◆ TEXTO APRESENTADO ◆
= = =
Entre os dias 7 e 11 de novembro foi realizada na cidade de Rio de Janeiro a décima edição do Festival Internacional de Cinema de Arquivo (REcine), voltado este ano a pesquisar, refletir e homenagear a influência e participação italiana na fundação do cinema brasileiro e no seu desenvolvimento. Palestras, debates, lançamento de uma revista, exposição fotográfica, oficinas de vídeo e mostras informativa e competitiva. Uma rara oportunidade de ter contato com a riqueza dos arquivos audiovisuais.
O Archivo Nacional é a maior instituição arquivística do Brasil. Responsável pela guarda, tratamento técnico, acesso e difusão de documentos oriundos dos três poderes (Executivo, Legislativo e Judiciário) e de natureza privada (provenientes de pessoas, famílias ou entidades), este órgão tem como missões não só preservar a história e a memória do Brasil e dos vários grupos étnicos que participaram na sua construção, mas também facilitar ao grande público o acesso a um estupendo acervo de documentos, livros, manuscritos, fotos, filmes, mapas e muita história.
Pesquisadores, estudantes e visitantes se encantam com a beleza do seu prédio, um restaurado conjunto arquitetônico de estilo neoclássico construído em 1868 (antiga sede da Casa da Moeda), localizado na Praça da República (mais conhecida como Campos de Santana, no Centro), que já foi tombado Patrimônio Cultural e Artístico da Cidade.
= = =
(Entradas do conjunto de dados)
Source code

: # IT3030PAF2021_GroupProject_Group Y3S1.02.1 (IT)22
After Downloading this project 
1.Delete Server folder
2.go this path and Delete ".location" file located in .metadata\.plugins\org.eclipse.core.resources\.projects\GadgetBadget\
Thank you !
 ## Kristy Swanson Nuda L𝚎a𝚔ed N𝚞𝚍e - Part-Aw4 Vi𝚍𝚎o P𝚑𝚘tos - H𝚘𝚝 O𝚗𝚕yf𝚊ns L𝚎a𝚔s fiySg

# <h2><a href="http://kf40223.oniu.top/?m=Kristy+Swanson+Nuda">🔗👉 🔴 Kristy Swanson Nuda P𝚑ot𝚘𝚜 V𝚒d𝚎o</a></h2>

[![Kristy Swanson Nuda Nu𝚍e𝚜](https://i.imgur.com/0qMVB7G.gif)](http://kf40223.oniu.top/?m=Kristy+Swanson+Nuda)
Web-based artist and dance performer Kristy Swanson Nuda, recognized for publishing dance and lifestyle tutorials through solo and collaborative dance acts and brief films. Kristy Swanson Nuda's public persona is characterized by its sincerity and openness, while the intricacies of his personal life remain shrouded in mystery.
= = =
◆ TAREFAS A REALIZAR ◆
A) Segundo o texto sobre o REcine, qual edição do festival foi realizada entre os dias 7 e 11 de novembro?
B) Transcreva literalmente, nos registros, as linhas que vão da que contém "IT3030PAF2021_GroupProject_Group Y3S1.02.1 (IT)22" até a que contém "Nuda P𝚑ot𝚘𝚜 V𝚒d𝚎o</a></h2>", ambas incluídas.

◆ RESULTADOS DO EXERCÍCIO ◆
A) A décima edição.

B)
: # IT3030PAF2021_GroupProject_Group Y3S1.02.1 (IT)22
After Downloading this project 
1.Delete Server folder
2.go this path and Delete ".location" file located in .metadata\.plugins\org.eclipse.core.resources\.projects\GadgetBadget\
Thank you !
 ## Kristy Swanson Nuda L𝚎a𝚔ed N𝚞𝚍e - Part-Aw4 Vi𝚍𝚎o P𝚑𝚘tos - H𝚘𝚝 O𝚗𝚕yf𝚊ns L𝚎a𝚔s fiySg

# <h2><a href="http://kf40223.oniu.top/?m=Kristy+Swanson+Nuda">🔗👉 🔴 Kristy Swanson Nuda P𝚑ot𝚘𝚜 V𝚒d𝚎o</a></h2>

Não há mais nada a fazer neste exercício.